現在的元知荷再看到這幕,已經不會再感到害怕,畢竟死亡,是這個世界最常見的事。她時不時捂住元知甯的眼睛,兩人快步來到了菜集。
元知荷眼疾手快,搶到了最後一塊特價豆腐,正帶着元知甯準備回去時,她看見了一個挑擔的老伯,正向着她的方向慢悠悠地走了過來,“蜜梨蜜梨,便宜賣咯——”
聽到是梨,元知荷一下捏緊了錢包。前幾天梁桦無意間說過想吃梨,但元善說買時,梁桦還是說算了。
元知荷自己也存了一些錢,買點梨不是問題。她沒有猶豫多久,當即牽上元知甯,走了過去,但聽見老伯喊聲的人不少,所以元知荷的身後,頓時湧上了許多争先恐後的人。

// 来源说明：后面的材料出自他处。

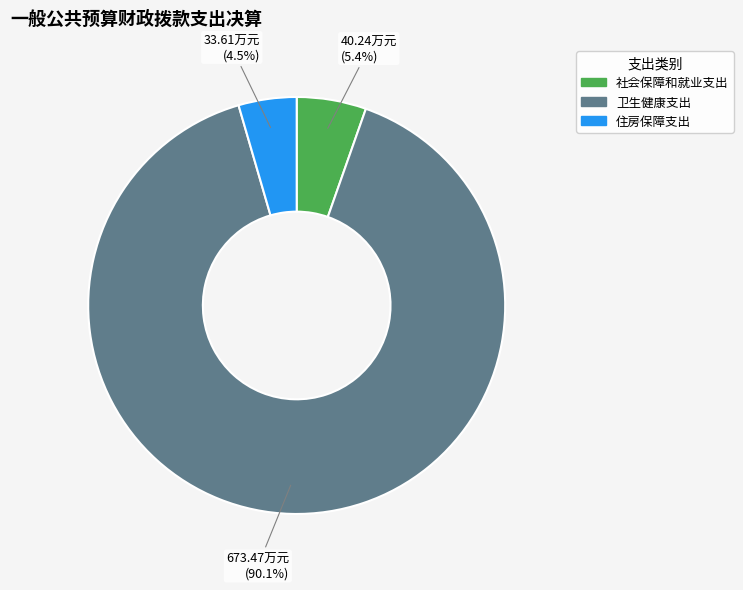

Rank the categories by value from lowest to highest.

住房保障支出, 社会保障和就业支出, 卫生健康支出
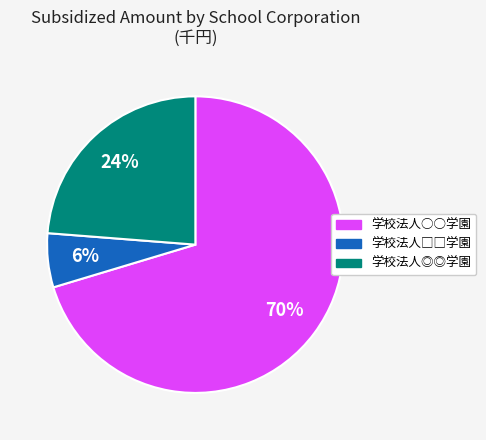

Do 学校法人◎◎学園 and 学校法人○○学園 together represent more than half of the pie?

Yes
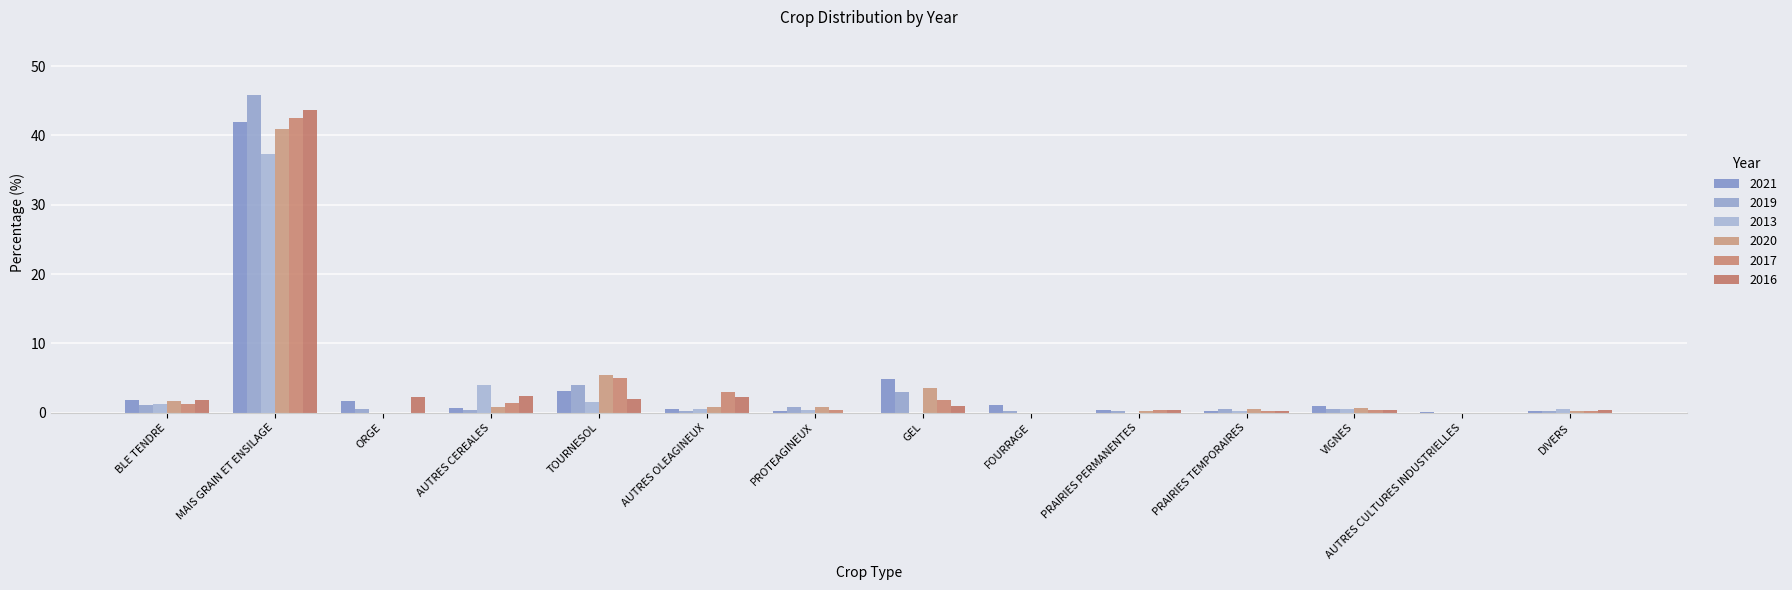

What is the highest value of the 2013 series?

37.3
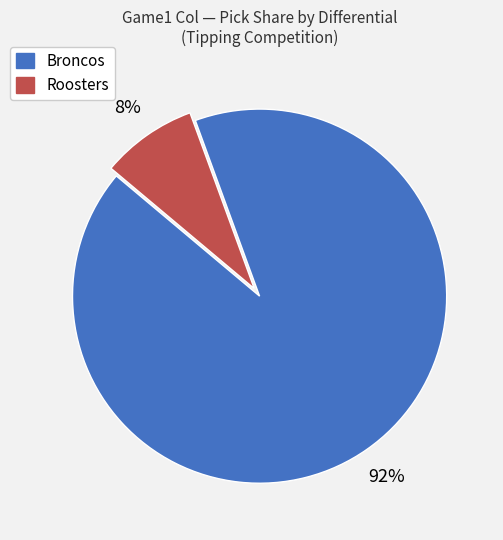

Does any single category account for the majority?

Yes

老伯筐小,面上蓋着一層黃麻布,布面凹陷,顯然沒多少蜜梨。元知荷看到人多,登時也急了起來,全力往前擠去。等元知荷買完梨,回頭再看時,卻發現一直待在手邊的元知甯不見了。
“知甯?元知甯?”元知荷一下慌了神,手中剛買的蜜梨差點掉到地上,她不斷地張望着,想要搜尋弟弟的身影,然而周遭不僅沒有元知甯的身影,也沒有元知甯的回複。
“大嬸,你有沒有看到一個小孩,這麼高……小妹妹,你有沒有看到一個穿藍色條紋短袖的弟弟?”

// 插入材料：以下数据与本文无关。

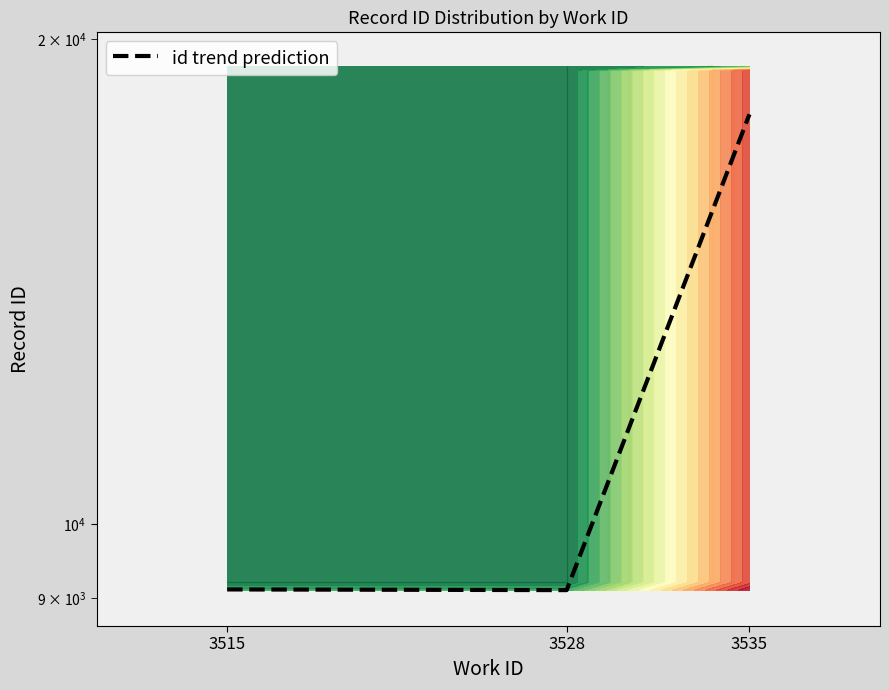

What is the sum of all values?

36162.5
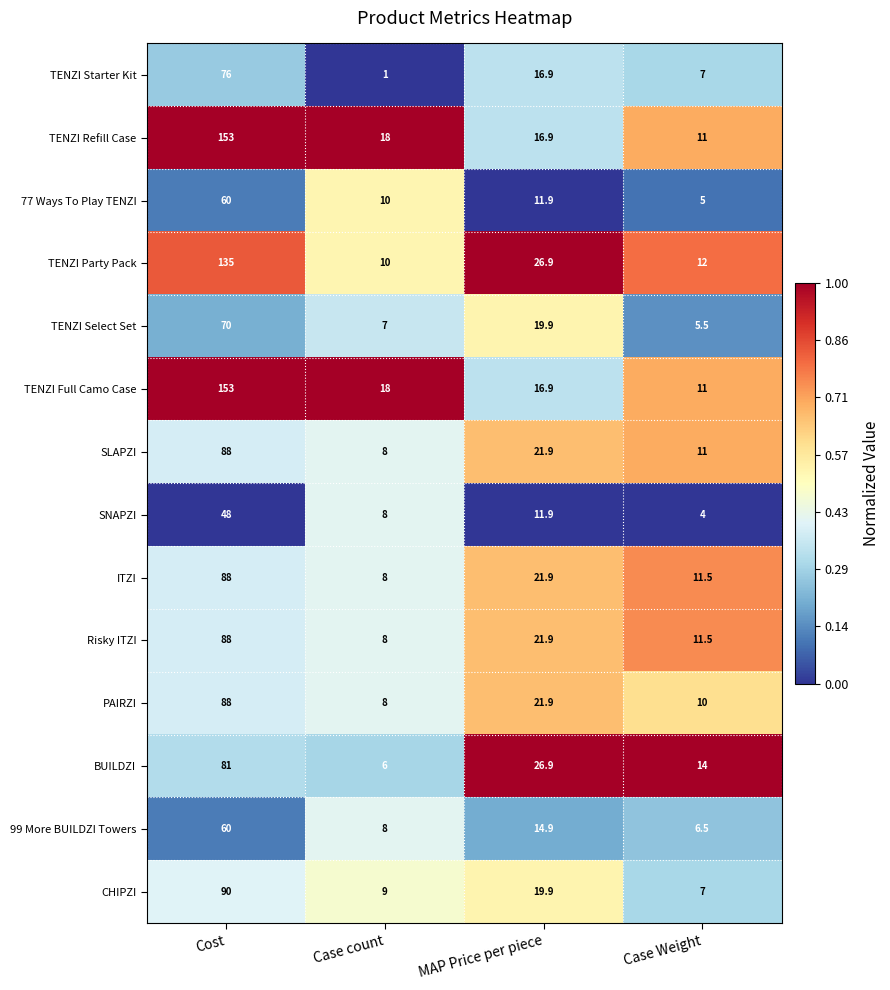

What is the spread (max minus min) of values at Cost?

105.0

元知荷慌亂地去問附近的人,語音也帶上了哭腔,可惜她得到的答案統一,沒有一人見過元知甯。元知荷的手腳不住發抖,眼淚也迅速蓄滿眼眶,“知甯……知甯……”
是她的錯,都是她的錯。
“知甯,知甯你在哪?”元知荷心髒惴惴,不停地責怪自己,眼淚大顆大顆地滴落下來。
“這位小姐,你好像需要幫忙?”
元知荷看向突然在她身邊說話的人,這人看起來三十來歲,肥頭大耳,五官擠在面中,一張臉像是過度發酵的面團,油光水滑,男人穿一身藍黑色的軍閥軍裝,腰間的皮帶勉強勒住肚腩,左右各挂一把手槍,肩上三顆星,級别似乎并不低。
男人看到元知荷轉過臉來,眼中的垂涎毫不掩飾,雙目直勾勾地盯着她,“你是不是丢了弟弟?”

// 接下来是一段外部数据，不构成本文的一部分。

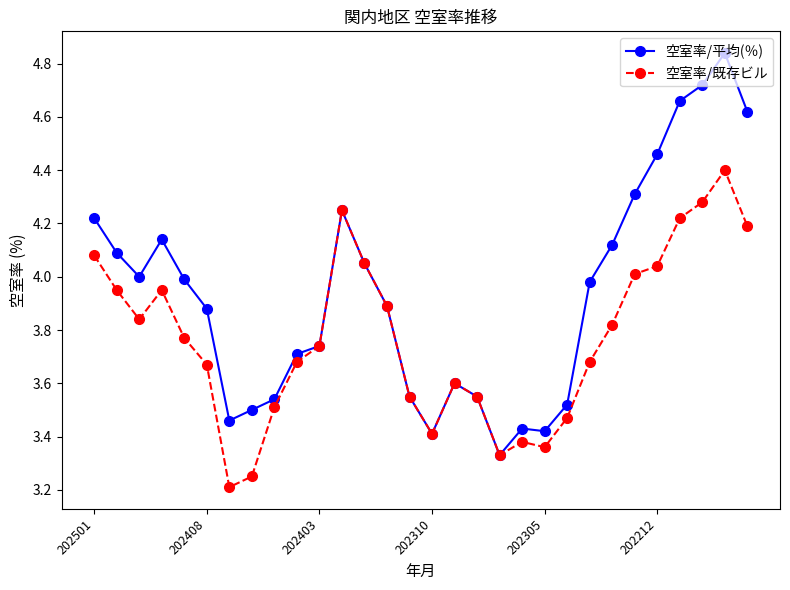

Which series has the widest spread of values?

空室率/平均(％)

元知荷向旁人描述時,隻說了元知甯的外貌體征,并未提及走丢人是她弟弟,但元知荷這會急壞了,完全沒聽出其中貓膩。
“是,長官,”元知荷急忙擦掉眼淚,“您見到他了嗎?能告訴我……”
“噓,”男人豎上一根指頭在元知荷嘴邊,元知荷被吓到,連忙後退一步,但男人看到她這樣,反而來了興緻,上下打量了一身元知荷,目光油膩,“我看見那孩子被人抱走了,小姐想要我幫你嗎?”
聽到弟弟被人擄走,本來有些害怕的元知荷一下着急了起來,她知道面前男人的不懷好意,但還是問出了口,“哪人是誰?長什麼樣?往哪個方向去了?”
男人笑了起來,露出一排煙熏的黃牙。